Worth a look
Exhibition “Aleš Veselý: Retrospective – Alešville” at the National Gallery in Prague
Art and Heritage in Central Europe
The exhibition “Aleš Veselý: Retrospective – Alešville” is the first comprehensive retrospective dedicated to the sculptor Aleš Veselý (1935–2015), one of the key figures of Czech post-war art. Veselý stood out in particular for his monumental works in public spaces, both in the Czech Republic – such as the famous sculpture “Gate of No Return” (Prague-Bubny, 2015) – and abroad, for instance in the German cities of Bochum (1979) and Hamm (1980). In 1970, he acquired a former mill in Středokluky near Prague, where he built a unique sculptural studio conceived as a complex work of land art. Despite the repressions of the communist regime, it became a place of freedom where he developed his timeless visions of multi-ton sculptures. He placed sculpture models around the site, creating temporary installations and even making music with some of the sculptures. After the Velvet Revolution in 1989, he became a well-respected professor at the Academy of Fine Arts in Prague. His most recent realisations include “The Law of Irreversibility”, created in 2015 and installed at the Jewish cemetery in Terezín.
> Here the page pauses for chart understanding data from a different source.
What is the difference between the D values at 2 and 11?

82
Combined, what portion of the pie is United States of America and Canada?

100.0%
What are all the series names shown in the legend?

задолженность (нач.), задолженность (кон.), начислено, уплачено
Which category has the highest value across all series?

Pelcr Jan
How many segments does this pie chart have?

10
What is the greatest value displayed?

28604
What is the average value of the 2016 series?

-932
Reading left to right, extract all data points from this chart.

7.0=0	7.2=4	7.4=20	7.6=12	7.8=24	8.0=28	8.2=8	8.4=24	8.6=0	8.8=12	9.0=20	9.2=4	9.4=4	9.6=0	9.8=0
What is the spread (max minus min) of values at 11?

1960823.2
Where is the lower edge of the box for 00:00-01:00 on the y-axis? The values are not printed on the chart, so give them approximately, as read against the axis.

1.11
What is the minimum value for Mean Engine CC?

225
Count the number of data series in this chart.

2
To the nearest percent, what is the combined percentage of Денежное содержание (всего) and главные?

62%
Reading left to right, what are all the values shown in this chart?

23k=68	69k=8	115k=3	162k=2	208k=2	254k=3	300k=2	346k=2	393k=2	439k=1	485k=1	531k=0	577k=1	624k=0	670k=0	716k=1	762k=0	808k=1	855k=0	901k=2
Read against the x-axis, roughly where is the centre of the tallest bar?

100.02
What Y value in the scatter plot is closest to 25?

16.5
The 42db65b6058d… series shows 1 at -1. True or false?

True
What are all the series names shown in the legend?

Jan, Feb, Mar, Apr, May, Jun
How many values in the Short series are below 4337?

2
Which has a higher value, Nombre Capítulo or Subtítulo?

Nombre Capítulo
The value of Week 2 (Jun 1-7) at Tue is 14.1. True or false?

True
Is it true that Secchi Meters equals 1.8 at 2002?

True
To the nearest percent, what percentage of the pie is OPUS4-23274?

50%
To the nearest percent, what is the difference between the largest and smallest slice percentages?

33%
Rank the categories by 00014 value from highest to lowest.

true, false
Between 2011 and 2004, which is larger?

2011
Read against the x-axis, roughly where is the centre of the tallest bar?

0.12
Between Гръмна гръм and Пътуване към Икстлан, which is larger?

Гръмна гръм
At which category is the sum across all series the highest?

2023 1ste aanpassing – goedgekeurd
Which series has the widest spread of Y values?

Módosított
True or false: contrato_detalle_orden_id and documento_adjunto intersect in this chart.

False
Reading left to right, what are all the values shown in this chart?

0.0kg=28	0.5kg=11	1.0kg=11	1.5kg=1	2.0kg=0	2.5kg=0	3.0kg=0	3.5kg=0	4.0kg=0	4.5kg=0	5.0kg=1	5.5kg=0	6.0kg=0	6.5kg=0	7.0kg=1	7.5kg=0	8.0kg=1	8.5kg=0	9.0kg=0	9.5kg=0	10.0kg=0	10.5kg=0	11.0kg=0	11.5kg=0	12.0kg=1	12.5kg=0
In the same year, he died prematurely, leaving behind an unfinished body of work.
The word Alešville in the exhibition’s title comes from one of Veselý’s early drawings and reflects his deep longing to inhabit a world of vast scale. The exhibition in the Great Hall of the Trade Fair Palace will present his gradual transition from human-scale sculptures to monumental conceptions. Previously unknown drawings, prints, and paintings from the 1950s are complemented by expressive structural paintings and welded objects from the 1960s, such as the famous Usurper Chair (1964) and the seven-metre-high Kaddish, created in the hall of the Vítkovice Ironworks in Ostrava (1967–1968).
Also on display will be Veselý’s works created in Středokluky, including crooked carts and compasses from wood and iron, as well as international commissions from the 1970s and 1980s. The exhibition also features drawings and models of unrealised projects intended for the desert, on which Veselý focused intensively from the 1990s on, alongside realised works abroad in the Netherlands, Lithuania, and other countries.
The exhibition is available from 26 September 2025 to 22 February 2026.